What if we “got tough” and just eliminated it all, disability, Medicare, Social Security, Food Stamps, unemployment insurance, all of it? The economy would most likely crash, not roar to life. To repeat myself, neither balancing the budget nor eliminating social programs will magically create jobs. And “uncertainly” as a brake on job creation is just silly. Somehow we are to believe that the roaring lion of the capitalist economy is transfigured into a frightened deer in headlights by the slightest unknown? After  being told for years how robust capitalism is, we are now to believe that it is is really that fragile? It is a poor manager who cannot take uncertainty into account. Reality is uncertain, always has been and always will be.

Historically, it has been conservatives like the 19th century chancellor of Germany, Otto von Bismarck, who established the welfare state in Europe. They did so because masses of poor people create social instability and become breeding grounds for radical movements.

In postwar Europe, conservative parties were the principal supporters of welfare-state policies in order to counter efforts by socialists and communists to abolish capitalism altogether. The welfare state was devised to shave off the rough edges of capitalism and make it sustainable. Indeed, the conservative icon Winston Churchill was among the founders of the British welfare state.
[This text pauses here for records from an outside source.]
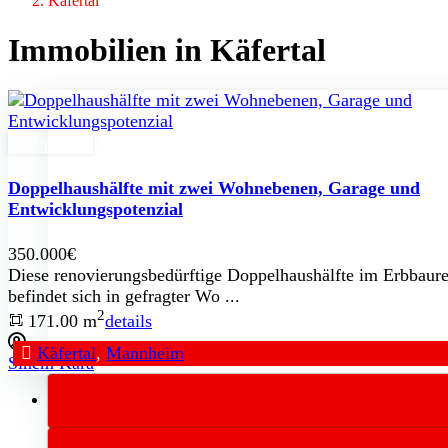
Käfertal
Immobilien in Käfertal
Erbpacht
Doppelhaushälfte mit zwei Wohnebenen, Garage und
Entwicklungspotenzial
350.000€
Diese renovierungsbedürftige Doppelhaushälfte im Erbbaure
befindet sich in gefragter Wo ...
2
171.00 m
details
Käfertal
,
Mannheim
Sinem Kara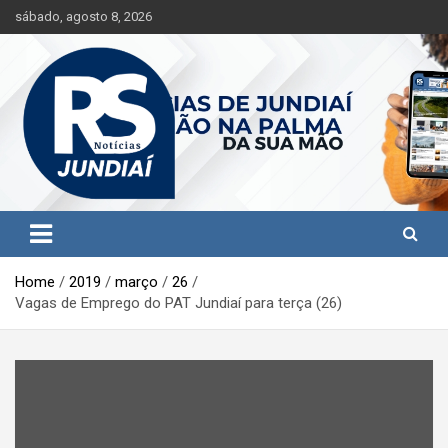
S
sábado, agosto 8, 2026
k
i
p
t
o
c
o
n
t
Jundiaí e região na palma da sua mão!
RS Notícias Jundiaí
e
n
t
Home
2019
março
26
Vagas de Emprego do PAT Jundiaí para terça (26)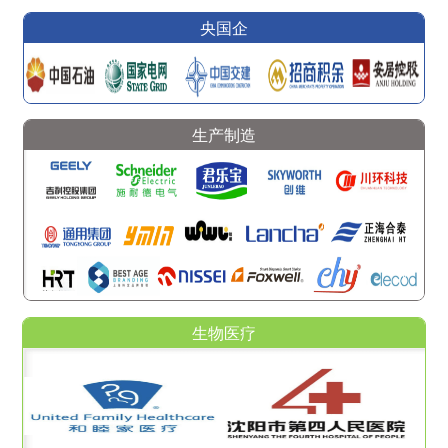
央国企
生产制造
生物医疗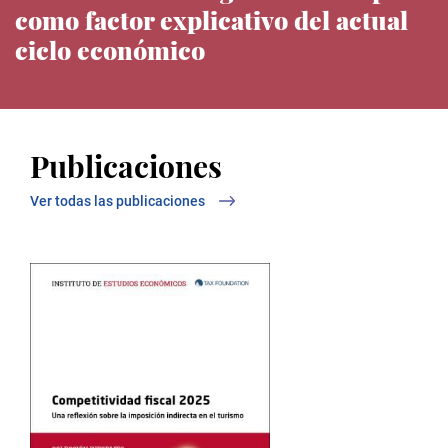
como factor explicativo del actual
ciclo económico
Noticias del IEE
Publicaciones
Ver todas las publicaciones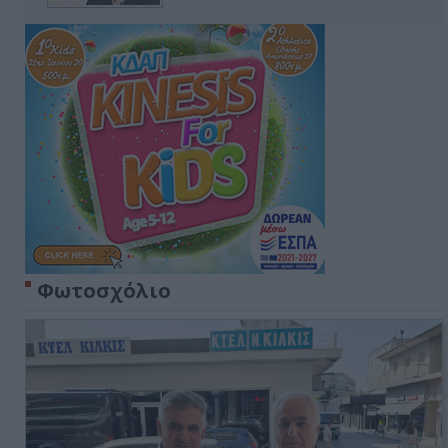
Φωτοσχόλιο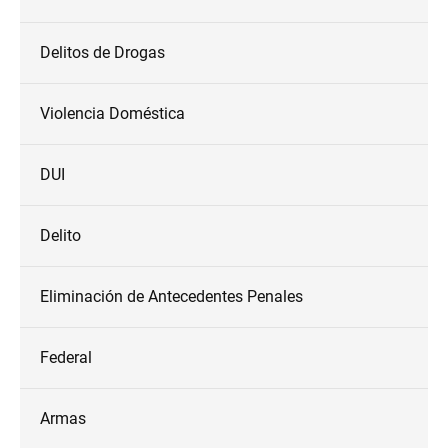
Delitos de Drogas
Violencia Doméstica
DUI
Delito
Eliminación de Antecedentes Penales
Federal
Armas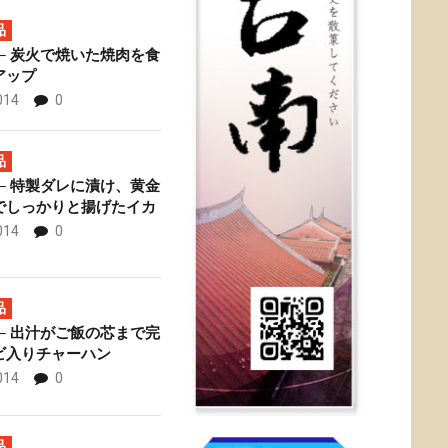
品
─ 炭火で焼いた焼肉を食
アップ
014
0
專賣店 ─ お得な牛
佟
品
─ 特製ダレに漬け、黄金
でしっかりと揚げたイカ
014
0
品
─ 出汁がご飯の芯まで完
ビ入りチャーハン
014
0
品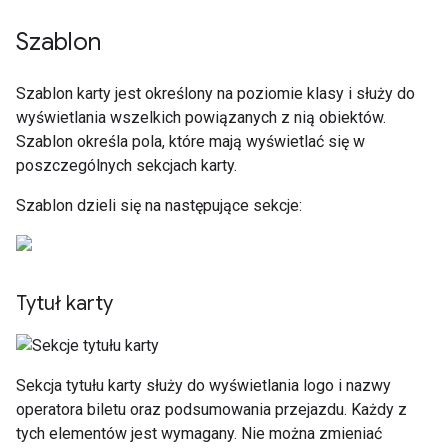
Szablon
Szablon karty jest określony na poziomie klasy i służy do
wyświetlania wszelkich powiązanych z nią obiektów.
Szablon określa pola, które mają wyświetlać się w
poszczególnych sekcjach karty.
Szablon dzieli się na następujące sekcje:
Tytuł karty
Sekcja tytułu karty służy do wyświetlania logo i nazwy
operatora biletu oraz podsumowania przejazdu. Każdy z
tych elementów jest wymagany. Nie można zmieniać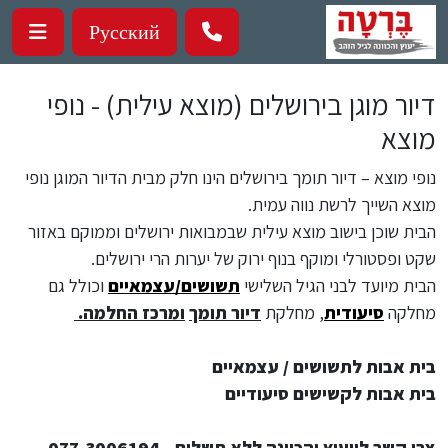
ילוג לתוכן העיקרי
Русский
דיור מוגן בירושלים (מוצא עילית) - נופי
מוצא
נופי מוצא – דיור תומך בירושלים הינו חלק מבית הדיור המוגן נופי
מוצא השייך לרשת נווה עמית.
הבית שוכן בישוב מוצא עילית שבמבואות ירושלים וממוקם באזור
שקט ופסטורלי ומוקף בנוף ירוק של יערות הרי ירושלים.
הבית מיועד לבני הגיל השלישי
תשושים/עצמאיים
וכולל גם
מחלקה
סיעודית
, מחלקת
דיור תומך
ומרכז החלמה.
בית אבות לתשושים / עצמאיים
בית אבות לקשישים סיעודיים
צרו קשר לייעוץ והכוונה ללא תשלום - 077-3006194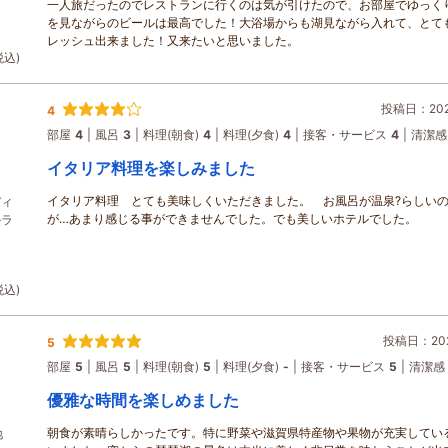
一人旅だったのでレストランに行くのは気が引けたので、お部屋でゆっく
を見ながらのビールは最高でした！大浴場からも湖見ながら入れて、とて
レッシュ出来ました！又来たいと思いました。
税込)
投稿日：2026
4
部屋
4
風呂
3
料理(朝食)
4
料理(夕食)
4
接客・サービス
4
清潔感
イタリア料理を楽しみました
イタリア料理 とても美味しくいただきました。 お風呂が温泉?らしい
ディ
が…あまり感じる事ができませんでした。でも美しいホテルでした。
ルラ
税込)
投稿日：202
5
部屋
5
風呂
5
料理(朝食)
5
料理(夕食)
-
接客・サービス
5
清潔感
優雅な時間を楽しめました
朝食が素晴らしかったです。特に野菜や滋賀県特産物や果物が充実してい
地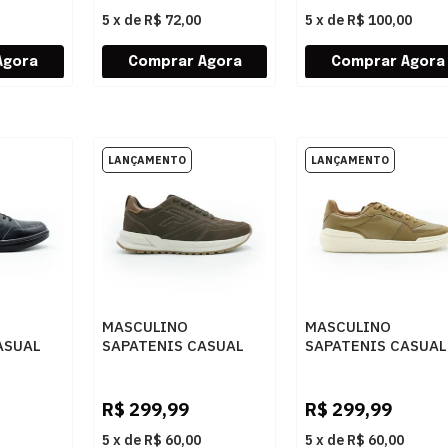
5
x
de
R$ 72,00
5
x
de
R$ 100,00
MASCULINO
MASCULINO
ASUAL
SAPATENIS CASUAL
SAPATENIS CASUAL
04 06
PEGADA 112151 06
RESERVA R7561100
O/PULL
RUSTIC
0004 CARAMELO
E
CHOCOLATE/PULL UP
R$
299,99
R$
299,99
CONHAQUE
5
x
de
R$ 60,00
5
x
de
R$ 60,00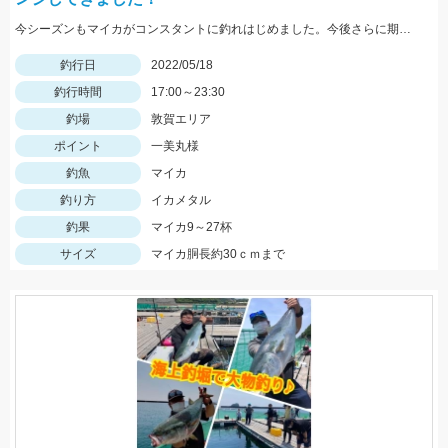
今シーズンもマイカがコンスタントに釣れはじめました。今後さらに期待できるので是非釣りに行ってみてください！
釣行日
2022/05/18
釣行時間
17:00～23:30
釣場
敦賀エリア
ポイント
一美丸様
釣魚
マイカ
釣り方
イカメタル
釣果
マイカ9～27杯
サイズ
マイカ胴長約30ｃｍまで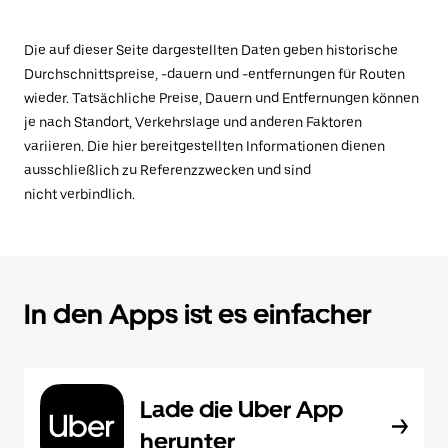
Die auf dieser Seite dargestellten Daten geben historische
Durchschnittspreise, -dauern und -entfernungen für Routen
wieder. Tatsächliche Preise, Dauern und Entfernungen können
je nach Standort, Verkehrslage und anderen Faktoren
variieren. Die hier bereitgestellten Informationen dienen
ausschließlich zu Referenzzwecken und sind
nicht verbindlich.
In den Apps ist es einfacher
Lade die Uber App
herunter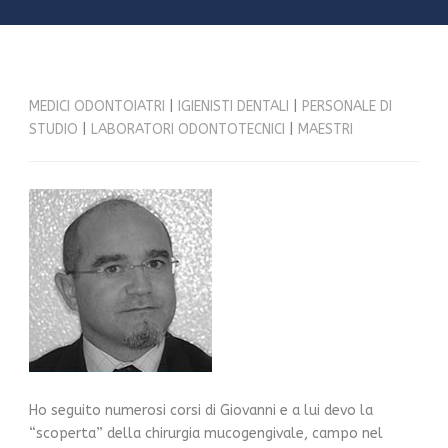
MEDICI ODONTOIATRI
|
IGIENISTI DENTALI
|
PERSONALE DI
STUDIO
|
LABORATORI ODONTOTECNICI
|
MAESTRI
Ho seguito numerosi corsi di Giovanni e a lui devo la
“scoperta” della chirurgia mucogengivale, campo nel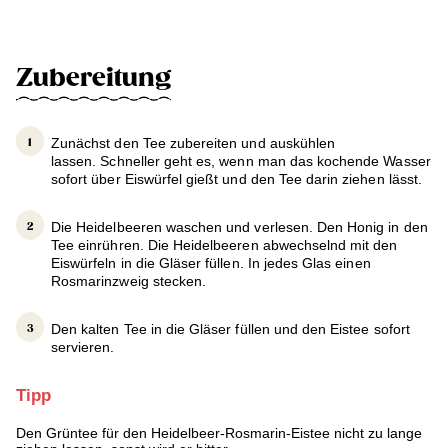
Zubereitung
Zunächst den Tee zubereiten und auskühlen
lassen. Schneller geht es, wenn man das kochende Wasser
sofort über Eiswürfel gießt und den Tee darin ziehen lässt.
Die Heidelbeeren waschen und verlesen. Den Honig in den
Tee einrühren. Die Heidelbeeren abwechselnd mit den
Eiswürfeln in die Gläser füllen. In jedes Glas einen
Rosmarinzweig stecken.
Den kalten Tee in die Gläser füllen und den Eistee sofort
servieren.
Tipp
Den Grüntee für den Heidelbeer-Rosmarin-Eistee nicht zu lange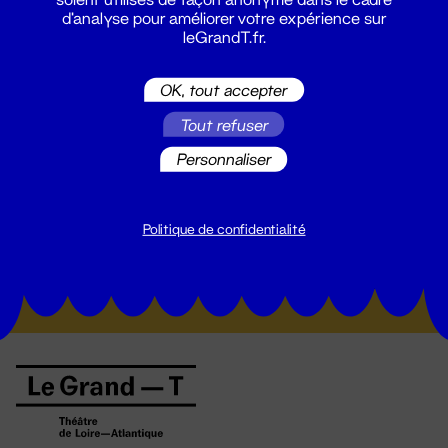
d'analyse pour améliorer votre expérience sur
leGrandT.fr.
OK, tout accepter
Tout refuser
Personnaliser
Suivez toutes les actualités du
Grand T :
Politique de confidentialité
S'inscrire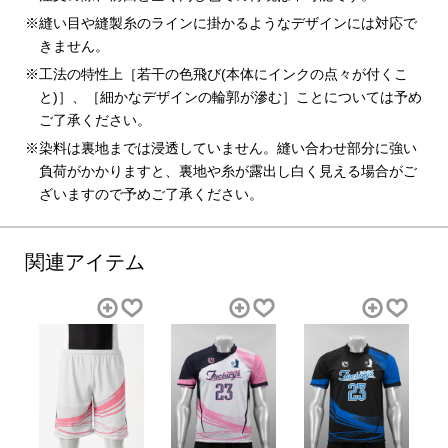
縫い目や縫製糸のラインに掛かるようなデザインには対応で
きません。
工法の特性上［若干の色飛び(本体にインクの点々が付くこ
と)］、［細かなデザインの輪郭が滲む］ことについては予め
ご了承ください。
染料は裏地までは浸透していません。縫い合わせ部分に強い
負荷がかかりますと、裏地や糸が露出し白く見える場合がご
ざいますので予めご了承ください。
関連アイテム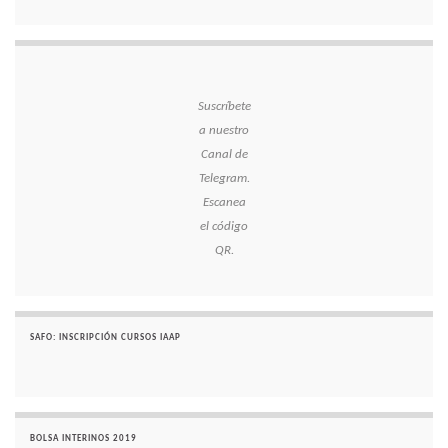
Suscríbete
a nuestro
Canal de
Telegram.
Escanea
el código
QR.
SAFO: INSCRIPCIÓN CURSOS IAAP
BOLSA INTERINOS 2019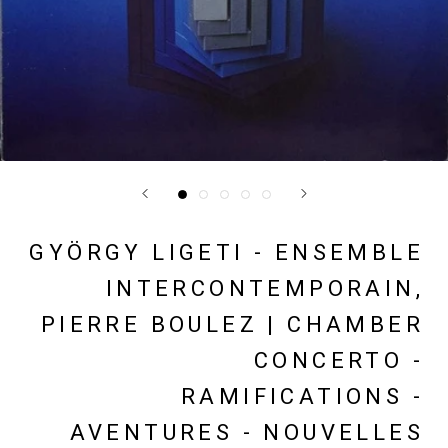
GYÖRGY LIGETI - ENSEMBLE
INTERCONTEMPORAIN,
PIERRE BOULEZ | CHAMBER
CONCERTO -
RAMIFICATIONS -
AVENTURES - NOUVELLES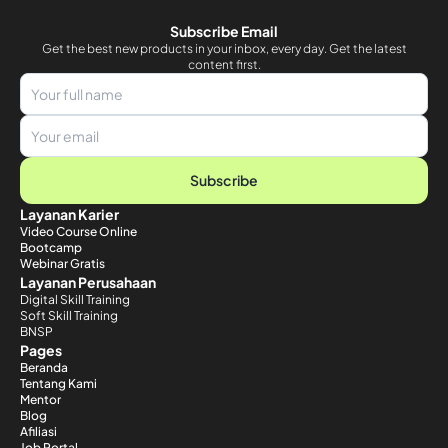
Subscribe Email
Get the best new products in your inbox, every day. Get the latest
content first.
Subscribe
Layanan Karier
Video Course Online
Bootcamp
Webinar Gratis
Layanan Perusahaan
Digital Skill Training
Soft Skill Training
BNSP
Pages
Beranda
Tentang Kami
Mentor
Blog
Afiliasi
Job Portal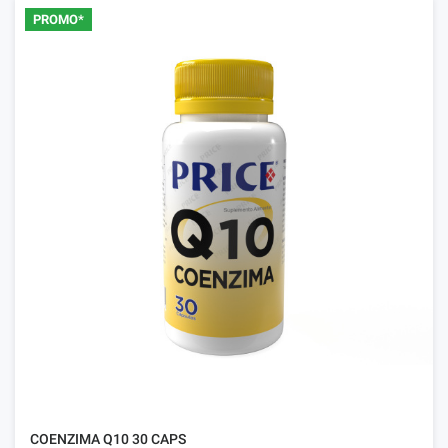
PROMO*
COENZIMA Q10 30 CAPS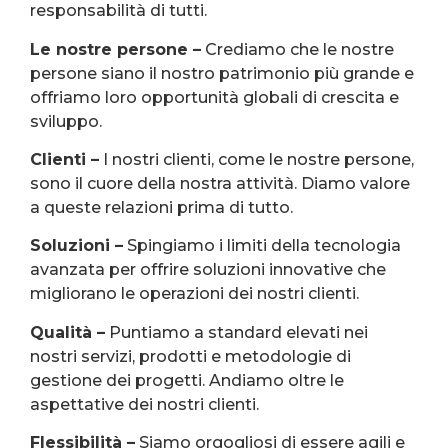
responsabilità di tutti.
Le nostre persone –
Crediamo che le nostre
persone siano il nostro patrimonio più grande e
offriamo loro opportunità globali di crescita e
sviluppo.
Clienti –
I nostri clienti, come le nostre persone,
sono il cuore della nostra attività. Diamo valore
a queste relazioni prima di tutto.
Soluzioni –
Spingiamo i limiti della tecnologia
avanzata per offrire soluzioni innovative che
migliorano le operazioni dei nostri clienti.
Qualità –
Puntiamo a standard elevati nei
nostri servizi, prodotti e metodologie di
gestione dei progetti. Andiamo oltre le
aspettative dei nostri clienti.
Flessibilità –
Siamo orgogliosi di essere agili e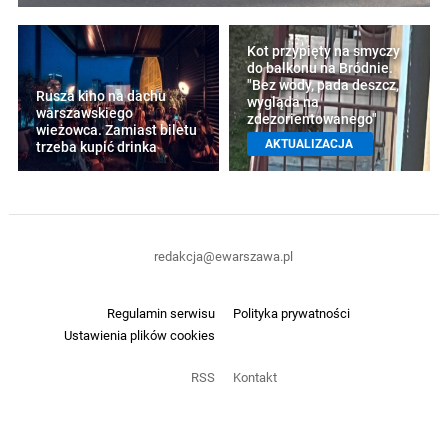
Kot przypięty na smyczy
do balkonu na Bródnie.
"Bez wody, pada deszcz,
Rusza kino na dachu
wygląda na
warszawskiego
zdezorientowanego"
wieżowca. Zamiast biletu
AKTUALIZACJA
trzeba kupić drinka
redakcja@ewarszawa.pl
Regulamin serwisu
Polityka prywatności
Ustawienia plików cookies
RSS
Kontakt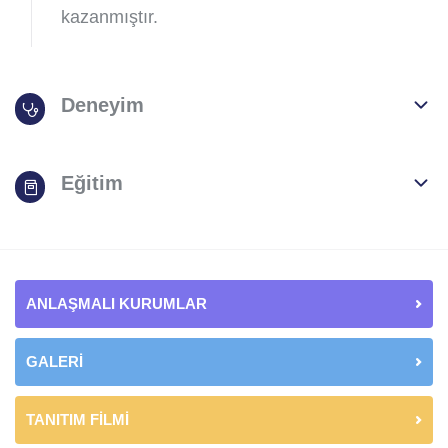
kazanmıştır.
Deneyim
Eğitim
ANLAŞMALI KURUMLAR
GALERİ
TANITIM FİLMİ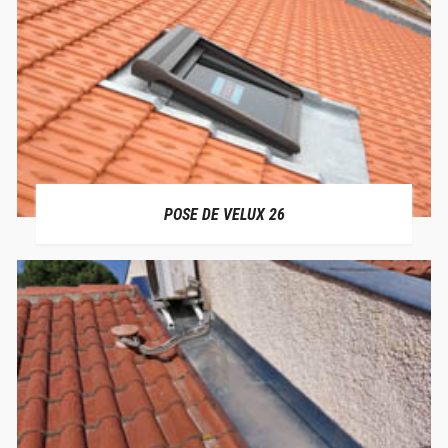
POSE DE VELUX 26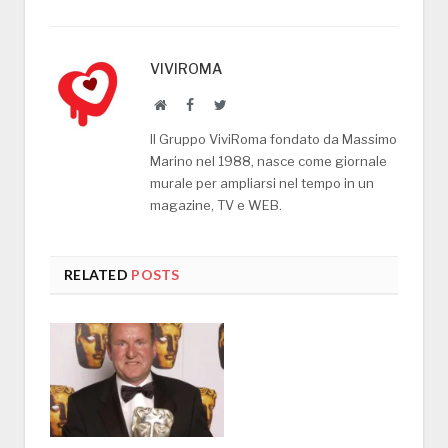
VIVIROMA
Website
Facebook
Twitter
Il Gruppo ViviRoma fondato da Massimo
Marino nel 1988, nasce come giornale
murale per ampliarsi nel tempo in un
magazine, TV e WEB.
RELATED
POSTS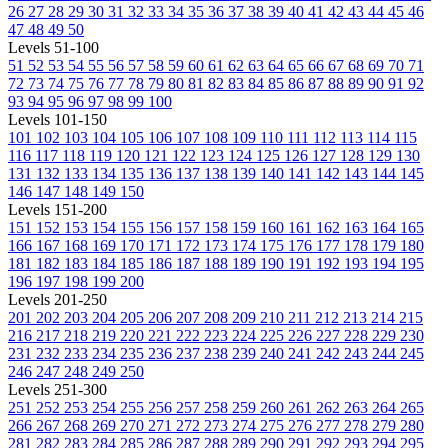
26
27
28
29
30
31
32
33
34
35
36
37
38
39
40
41
42
43
44
45
46
47
48
49
50
Levels 51-100
51
52
53
54
55
56
57
58
59
60
61
62
63
64
65
66
67
68
69
70
71
72
73
74
75
76
77
78
79
80
81
82
83
84
85
86
87
88
89
90
91
92
93
94
95
96
97
98
99
100
Levels 101-150
101
102
103
104
105
106
107
108
109
110
111
112
113
114
115
116
117
118
119
120
121
122
123
124
125
126
127
128
129
130
131
132
133
134
135
136
137
138
139
140
141
142
143
144
145
146
147
148
149
150
Levels 151-200
151
152
153
154
155
156
157
158
159
160
161
162
163
164
165
166
167
168
169
170
171
172
173
174
175
176
177
178
179
180
181
182
183
184
185
186
187
188
189
190
191
192
193
194
195
196
197
198
199
200
Levels 201-250
201
202
203
204
205
206
207
208
209
210
211
212
213
214
215
216
217
218
219
220
221
222
223
224
225
226
227
228
229
230
231
232
233
234
235
236
237
238
239
240
241
242
243
244
245
246
247
248
249
250
Levels 251-300
251
252
253
254
255
256
257
258
259
260
261
262
263
264
265
266
267
268
269
270
271
272
273
274
275
276
277
278
279
280
281
282
283
284
285
286
287
288
289
290
291
292
293
294
295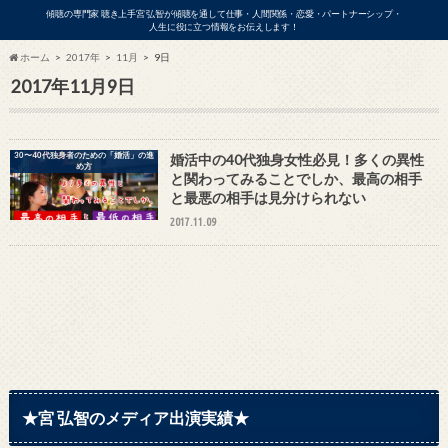
傾聴の専門家 聴き上手宮 弘智が傾聴を通して仕事・人間関係・恋愛・パートナーシップ・
人生に役に立つ情報をお伝えします！
ホーム
2017年
11月
9日
2017年11月9日
ビジネス
30〜40代独身者のための「婚活」の進
婚活中の40代独身女性必見！多くの異性
め方
と関わってみることでしか、最高の相手
と最悪の相手は見分けられない
2017.11.09
アの出演依頼・各種お問い合わせはこ
★宮 弘智のメディア出演実績★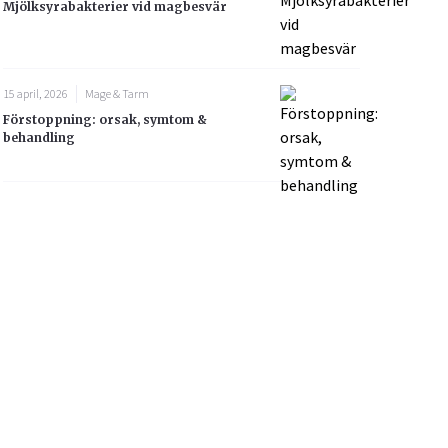
Mjölksyrabakterier vid magbesvär
15 april, 2026
Mage & Tarm
Förstoppning: orsak, symtom &
behandling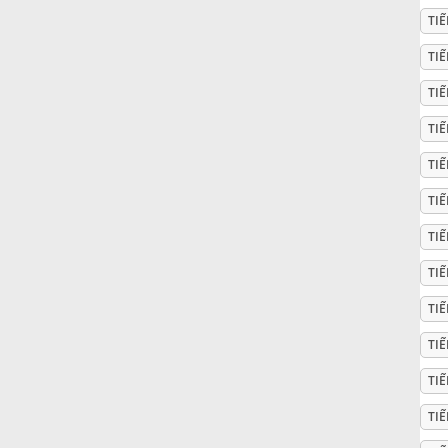
TI
Русский
TIẾ
TI
Svenska
TI
TI
Tiếng Việt
TI
Türkçe
TI
TI
Українська
TI
TIẾ
简体中文
TI
TIẾ
繁體中文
American conservatives, being far more libertarian than their continental counterparts, reject the welfare state for both moral and efficiency reasons. It creates unhappiness, they believe, and inevitably becomes bloated, undermining incentives and economic growth.

One problem with this conservative view is its lack of an empirical foundation. Research by Peter H. Lindert of the University of California, Davis, shows clearly that the welfare state is not incompatible with growth while providing a superior quality of life to many of those left to sink or swim in America. …

A Conservative Case for the Welfare State (Economix)

Social Darwinism as a public policy does not have a good success rate. I think the elites believe that anesthetizing the public with digital entertainment and cheap processed carbohydrates, and subjecting them to constant propaganda will keep them in line. The vast hoarding of weapons in Middle America is not a good omen for that approach. And ratcheting up the surveillance state is a recipe for civil war. The social safety net that we already have is the reason why we have not felt the collapse as badly as the last time. And that’s a good thing. Let’s not eliminate that. let’s expand it. Rather than fear the post-work society, let’s embrace it and free up our potential.